* [Problem requirements] In the material below, the required lines run from the one containing "KEYWORDS: Image Processing, Back" through the one containing "Image Processing is". Copy those lines exactly, ends included, and nothing else.

* [Records shown]
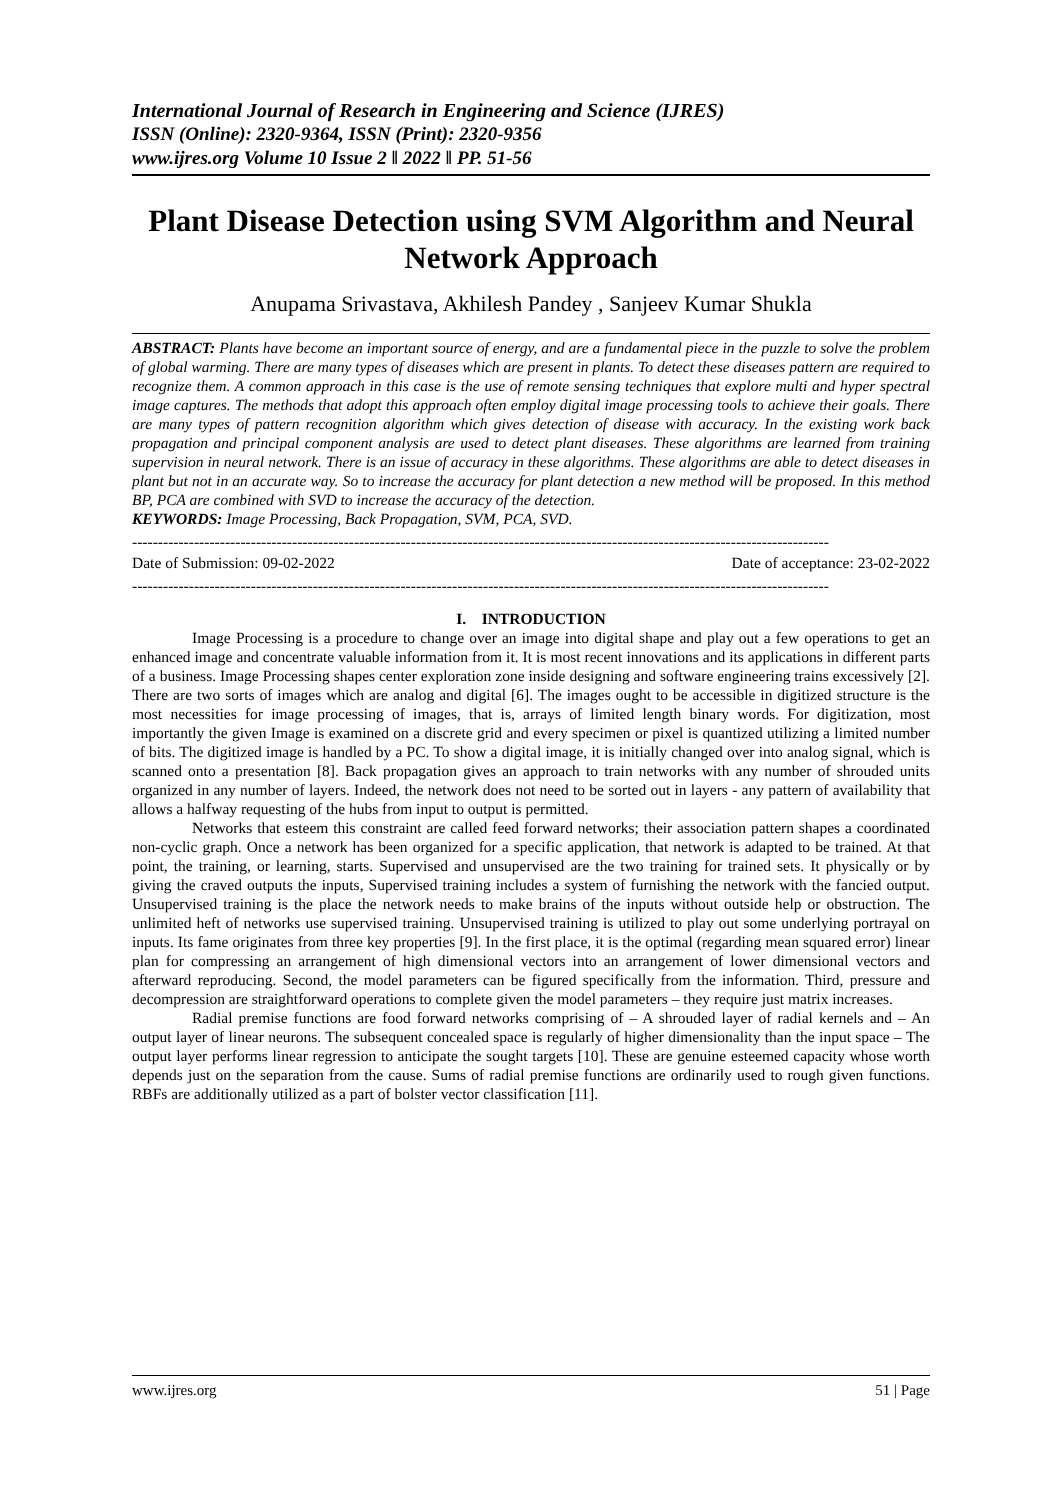International Journal of Research in Engineering and Science (IJRES)
ISSN (Online): 2320-9364, ISSN (Print): 2320-9356
www.ijres.org Volume 10 Issue 2 ǁ 2022 ǁ PP. 51-56
Plant Disease Detection using SVM Algorithm and Neural Network Approach
Anupama Srivastava, Akhilesh Pandey , Sanjeev Kumar Shukla
ABSTRACT: Plants have become an important source of energy, and are a fundamental piece in the puzzle to solve the problem of global warming. There are many types of diseases which are present in plants. To detect these diseases pattern are required to recognize them. A common approach in this case is the use of remote sensing techniques that explore multi and hyper spectral image captures. The methods that adopt this approach often employ digital image processing tools to achieve their goals. There are many types of pattern recognition algorithm which gives detection of disease with accuracy. In the existing work back propagation and principal component analysis are used to detect plant diseases. These algorithms are learned from training supervision in neural network. There is an issue of accuracy in these algorithms. These algorithms are able to detect diseases in plant but not in an accurate way. So to increase the accuracy for plant detection a new method will be proposed. In this method BP, PCA are combined with SVD to increase the accuracy of the detection.
KEYWORDS: Image Processing, Back Propagation, SVM, PCA, SVD.
---------------------------------------------------------------------------------------------------------------------------------------
Date of Submission: 09-02-2022 Date of acceptance: 23-02-2022
---------------------------------------------------------------------------------------------------------------------------------------
I. INTRODUCTION
Image Processing is a procedure to change over an image into digital shape and play out a few operations to get an enhanced image and concentrate valuable information from it. It is most recent innovations and its applications in different parts of a business. Image Processing shapes center exploration zone inside designing and software engineering trains excessively [2]. There are two sorts of images which are analog and digital [6]. The images ought to be accessible in digitized structure is the most necessities for image processing of images, that is, arrays of limited length binary words. For digitization, most importantly the given Image is examined on a discrete grid and every specimen or pixel is quantized utilizing a limited number of bits. The digitized image is handled by a PC. To show a digital image, it is initially changed over into analog signal, which is scanned onto a presentation [8]. Back propagation gives an approach to train networks with any number of shrouded units organized in any number of layers. Indeed, the network does not need to be sorted out in layers - any pattern of availability that allows a halfway requesting of the hubs from input to output is permitted.
Networks that esteem this constraint are called feed forward networks; their association pattern shapes a coordinated non-cyclic graph. Once a network has been organized for a specific application, that network is adapted to be trained. At that point, the training, or learning, starts. Supervised and unsupervised are the two training for trained sets. It physically or by giving the craved outputs the inputs, Supervised training includes a system of furnishing the network with the fancied output. Unsupervised training is the place the network needs to make brains of the inputs without outside help or obstruction. The unlimited heft of networks use supervised training. Unsupervised training is utilized to play out some underlying portrayal on inputs. Its fame originates from three key properties [9]. In the first place, it is the optimal (regarding mean squared error) linear plan for compressing an arrangement of high dimensional vectors into an arrangement of lower dimensional vectors and afterward reproducing. Second, the model parameters can be figured specifically from the information. Third, pressure and decompression are straightforward operations to complete given the model parameters – they require just matrix increases.
Radial premise functions are food forward networks comprising of – A shrouded layer of radial kernels and – An output layer of linear neurons. The subsequent concealed space is regularly of higher dimensionality than the input space – The output layer performs linear regression to anticipate the sought targets [10]. These are genuine esteemed capacity whose worth depends just on the separation from the cause. Sums of radial premise functions are ordinarily used to rough given functions. RBFs are additionally utilized as a part of bolster vector classification [11].
www.ijres.org 51 | Page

* [Finished task]
KEYWORDS: Image Processing, Back Propagation, SVM, PCA, SVD.
---------------------------------------------------------------------------------------------------------------------------------------
Date of Submission: 09-02-2022 Date of acceptance: 23-02-2022
---------------------------------------------------------------------------------------------------------------------------------------
I. INTRODUCTION
Image Processing is a procedure to change over an image into digital shape and play out a few operations to get an enhanced image and concentrate valuable information from it. It is most recent innovations and its applications in different parts of a business. Image Processing shapes center exploration zone inside designing and software engineering trains excessively [2]. There are two sorts of images which are analog and digital [6]. The images ought to be accessible in digitized structure is the most necessities for image processing of images, that is, arrays of limited length binary words. For digitization, most importantly the given Image is examined on a discrete grid and every specimen or pixel is quantized utilizing a limited number of bits. The digitized image is handled by a PC. To show a digital image, it is initially changed over into analog signal, which is scanned onto a presentation [8]. Back propagation gives an approach to train networks with any number of shrouded units organized in any number of layers. Indeed, the network does not need to be sorted out in layers - any pattern of availability that allows a halfway requesting of the hubs from input to output is permitted.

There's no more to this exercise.